- **WORK TASK**
In the records below, find the line containing "text [177, 1186, 1186, 1377]", then reproduce that line and every one after it to the end, exactly and alone.

--- START ---

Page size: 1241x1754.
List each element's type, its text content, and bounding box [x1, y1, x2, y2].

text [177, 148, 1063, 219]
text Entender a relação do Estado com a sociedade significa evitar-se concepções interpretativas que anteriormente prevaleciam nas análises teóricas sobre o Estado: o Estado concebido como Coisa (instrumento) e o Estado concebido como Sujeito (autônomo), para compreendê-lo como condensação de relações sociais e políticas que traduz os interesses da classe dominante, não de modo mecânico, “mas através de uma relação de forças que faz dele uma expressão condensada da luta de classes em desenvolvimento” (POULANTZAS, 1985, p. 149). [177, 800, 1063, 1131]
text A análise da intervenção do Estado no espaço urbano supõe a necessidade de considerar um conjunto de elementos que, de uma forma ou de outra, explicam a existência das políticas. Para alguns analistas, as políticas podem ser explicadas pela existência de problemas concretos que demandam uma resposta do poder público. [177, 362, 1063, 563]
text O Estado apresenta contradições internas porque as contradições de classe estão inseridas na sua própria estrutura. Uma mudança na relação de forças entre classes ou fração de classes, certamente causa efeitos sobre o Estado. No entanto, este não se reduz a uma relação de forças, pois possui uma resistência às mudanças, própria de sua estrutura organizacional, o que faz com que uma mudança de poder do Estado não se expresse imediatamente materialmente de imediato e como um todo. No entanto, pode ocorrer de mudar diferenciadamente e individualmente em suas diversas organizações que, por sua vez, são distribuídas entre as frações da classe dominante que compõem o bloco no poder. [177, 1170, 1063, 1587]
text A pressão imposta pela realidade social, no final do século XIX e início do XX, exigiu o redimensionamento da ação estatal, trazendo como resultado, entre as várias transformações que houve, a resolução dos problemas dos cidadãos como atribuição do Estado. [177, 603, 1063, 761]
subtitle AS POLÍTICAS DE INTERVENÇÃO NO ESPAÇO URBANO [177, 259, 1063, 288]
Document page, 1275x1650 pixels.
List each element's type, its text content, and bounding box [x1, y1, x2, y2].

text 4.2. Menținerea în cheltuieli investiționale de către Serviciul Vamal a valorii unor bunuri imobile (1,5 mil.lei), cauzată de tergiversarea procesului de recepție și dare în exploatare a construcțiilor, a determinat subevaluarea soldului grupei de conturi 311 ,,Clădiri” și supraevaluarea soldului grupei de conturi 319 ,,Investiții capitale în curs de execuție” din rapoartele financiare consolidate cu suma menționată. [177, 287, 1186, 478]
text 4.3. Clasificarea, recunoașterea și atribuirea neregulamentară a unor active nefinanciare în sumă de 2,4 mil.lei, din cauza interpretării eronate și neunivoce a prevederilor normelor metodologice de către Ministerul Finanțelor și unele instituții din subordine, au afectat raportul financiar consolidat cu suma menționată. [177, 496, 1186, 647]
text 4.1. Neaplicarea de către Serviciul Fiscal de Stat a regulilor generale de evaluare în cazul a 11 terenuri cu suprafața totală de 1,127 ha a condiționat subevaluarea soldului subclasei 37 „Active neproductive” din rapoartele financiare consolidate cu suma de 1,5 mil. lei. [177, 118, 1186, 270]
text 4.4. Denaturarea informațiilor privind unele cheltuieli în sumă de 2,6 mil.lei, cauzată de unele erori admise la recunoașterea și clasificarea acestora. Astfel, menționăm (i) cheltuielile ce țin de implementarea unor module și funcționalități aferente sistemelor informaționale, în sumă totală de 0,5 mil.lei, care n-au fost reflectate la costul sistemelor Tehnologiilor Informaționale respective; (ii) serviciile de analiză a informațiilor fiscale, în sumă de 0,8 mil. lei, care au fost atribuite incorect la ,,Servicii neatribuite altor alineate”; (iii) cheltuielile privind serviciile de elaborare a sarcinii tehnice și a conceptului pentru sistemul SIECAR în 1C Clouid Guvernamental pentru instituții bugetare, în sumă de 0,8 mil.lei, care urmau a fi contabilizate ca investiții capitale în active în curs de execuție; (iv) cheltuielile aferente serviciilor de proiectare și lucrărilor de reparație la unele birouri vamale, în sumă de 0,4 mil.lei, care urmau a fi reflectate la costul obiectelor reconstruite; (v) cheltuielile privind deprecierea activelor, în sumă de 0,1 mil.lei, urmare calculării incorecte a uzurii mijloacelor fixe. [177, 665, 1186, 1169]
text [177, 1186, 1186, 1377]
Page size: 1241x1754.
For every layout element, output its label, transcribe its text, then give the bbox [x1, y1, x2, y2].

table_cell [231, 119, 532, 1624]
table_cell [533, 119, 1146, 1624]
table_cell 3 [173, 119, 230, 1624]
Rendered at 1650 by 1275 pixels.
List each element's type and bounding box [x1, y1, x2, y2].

--- END ---

- **THE COMPLETED TASK**
text [177, 1186, 1186, 1377]
Page size: 1241x1754.
For every layout element, output its label, transcribe its text, then give the bbox [x1, y1, x2, y2].

table_cell [231, 119, 532, 1624]
table_cell [533, 119, 1146, 1624]
table_cell 3 [173, 119, 230, 1624]
Rendered at 1650 by 1275 pixels.
List each element's type and bounding box [x1, y1, x2, y2].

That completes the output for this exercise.